[Collected data]
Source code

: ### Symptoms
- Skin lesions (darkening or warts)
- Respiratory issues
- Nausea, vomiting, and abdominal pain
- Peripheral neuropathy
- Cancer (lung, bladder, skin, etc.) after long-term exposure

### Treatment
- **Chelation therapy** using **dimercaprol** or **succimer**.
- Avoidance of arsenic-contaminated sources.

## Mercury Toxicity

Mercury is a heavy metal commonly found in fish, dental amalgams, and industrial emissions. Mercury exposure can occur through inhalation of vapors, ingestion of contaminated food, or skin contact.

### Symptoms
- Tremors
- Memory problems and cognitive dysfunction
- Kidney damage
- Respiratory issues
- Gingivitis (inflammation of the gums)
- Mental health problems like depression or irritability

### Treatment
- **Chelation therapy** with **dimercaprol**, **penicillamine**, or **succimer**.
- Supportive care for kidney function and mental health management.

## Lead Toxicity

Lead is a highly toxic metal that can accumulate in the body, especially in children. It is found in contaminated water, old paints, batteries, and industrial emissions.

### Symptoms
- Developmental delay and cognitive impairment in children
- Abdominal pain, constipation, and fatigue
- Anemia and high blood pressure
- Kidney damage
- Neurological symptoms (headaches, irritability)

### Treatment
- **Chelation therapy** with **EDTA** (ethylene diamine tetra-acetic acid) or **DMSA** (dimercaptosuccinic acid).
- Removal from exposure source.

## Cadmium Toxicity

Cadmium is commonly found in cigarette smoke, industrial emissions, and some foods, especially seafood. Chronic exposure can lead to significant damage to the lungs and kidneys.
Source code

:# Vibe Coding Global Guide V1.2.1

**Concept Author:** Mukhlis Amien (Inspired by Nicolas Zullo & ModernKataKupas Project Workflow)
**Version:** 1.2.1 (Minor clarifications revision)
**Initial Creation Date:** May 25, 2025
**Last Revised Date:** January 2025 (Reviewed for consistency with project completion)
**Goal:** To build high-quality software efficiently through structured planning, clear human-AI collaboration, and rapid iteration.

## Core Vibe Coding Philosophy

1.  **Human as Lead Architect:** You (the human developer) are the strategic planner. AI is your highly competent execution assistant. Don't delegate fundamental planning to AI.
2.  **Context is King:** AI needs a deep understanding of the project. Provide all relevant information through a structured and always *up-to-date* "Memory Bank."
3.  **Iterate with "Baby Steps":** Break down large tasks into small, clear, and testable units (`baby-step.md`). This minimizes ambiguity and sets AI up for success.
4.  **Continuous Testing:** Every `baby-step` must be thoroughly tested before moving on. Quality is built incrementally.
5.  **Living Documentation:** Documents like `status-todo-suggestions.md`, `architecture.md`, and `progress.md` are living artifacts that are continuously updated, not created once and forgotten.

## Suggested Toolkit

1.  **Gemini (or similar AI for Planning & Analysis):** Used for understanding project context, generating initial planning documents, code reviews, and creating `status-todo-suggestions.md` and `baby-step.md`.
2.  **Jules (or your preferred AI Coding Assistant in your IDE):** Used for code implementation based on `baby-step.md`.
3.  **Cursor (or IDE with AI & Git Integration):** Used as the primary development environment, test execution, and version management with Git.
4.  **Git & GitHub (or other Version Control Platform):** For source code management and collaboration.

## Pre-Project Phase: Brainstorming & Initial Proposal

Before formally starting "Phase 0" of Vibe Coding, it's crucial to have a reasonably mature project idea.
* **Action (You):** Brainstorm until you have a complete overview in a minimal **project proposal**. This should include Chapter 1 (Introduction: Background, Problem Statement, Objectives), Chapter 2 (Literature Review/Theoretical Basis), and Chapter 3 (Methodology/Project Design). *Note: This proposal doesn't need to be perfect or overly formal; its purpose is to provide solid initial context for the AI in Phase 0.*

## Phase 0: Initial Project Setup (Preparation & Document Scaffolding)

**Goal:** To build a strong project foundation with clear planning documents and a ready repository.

== Description of the task ==
The task here is to output the line with "and rapid iteration." and all lines after it to the end of the records above, exactly and only those.

== Reply to the exercise ==
**Goal:** To build high-quality software efficiently through structured planning, clear human-AI collaboration, and rapid iteration.

## Core Vibe Coding Philosophy

1.  **Human as Lead Architect:** You (the human developer) are the strategic planner. AI is your highly competent execution assistant. Don't delegate fundamental planning to AI.
2.  **Context is King:** AI needs a deep understanding of the project. Provide all relevant information through a structured and always *up-to-date* "Memory Bank."
3.  **Iterate with "Baby Steps":** Break down large tasks into small, clear, and testable units (`baby-step.md`). This minimizes ambiguity and sets AI up for success.
4.  **Continuous Testing:** Every `baby-step` must be thoroughly tested before moving on. Quality is built incrementally.
5.  **Living Documentation:** Documents like `status-todo-suggestions.md`, `architecture.md`, and `progress.md` are living artifacts that are continuously updated, not created once and forgotten.

## Suggested Toolkit

1.  **Gemini (or similar AI for Planning & Analysis):** Used for understanding project context, generating initial planning documents, code reviews, and creating `status-todo-suggestions.md` and `baby-step.md`.
2.  **Jules (or your preferred AI Coding Assistant in your IDE):** Used for code implementation based on `baby-step.md`.
3.  **Cursor (or IDE with AI & Git Integration):** Used as the primary development environment, test execution, and version management with Git.
4.  **Git & GitHub (or other Version Control Platform):** For source code management and collaboration.

## Pre-Project Phase: Brainstorming & Initial Proposal

Before formally starting "Phase 0" of Vibe Coding, it's crucial to have a reasonably mature project idea.
* **Action (You):** Brainstorm until you have a complete overview in a minimal **project proposal**. This should include Chapter 1 (Introduction: Background, Problem Statement, Objectives), Chapter 2 (Literature Review/Theoretical Basis), and Chapter 3 (Methodology/Project Design). *Note: This proposal doesn't need to be perfect or overly formal; its purpose is to provide solid initial context for the AI in Phase 0.*

## Phase 0: Initial Project Setup (Preparation & Document Scaffolding)

**Goal:** To build a strong project foundation with clear planning documents and a ready repository.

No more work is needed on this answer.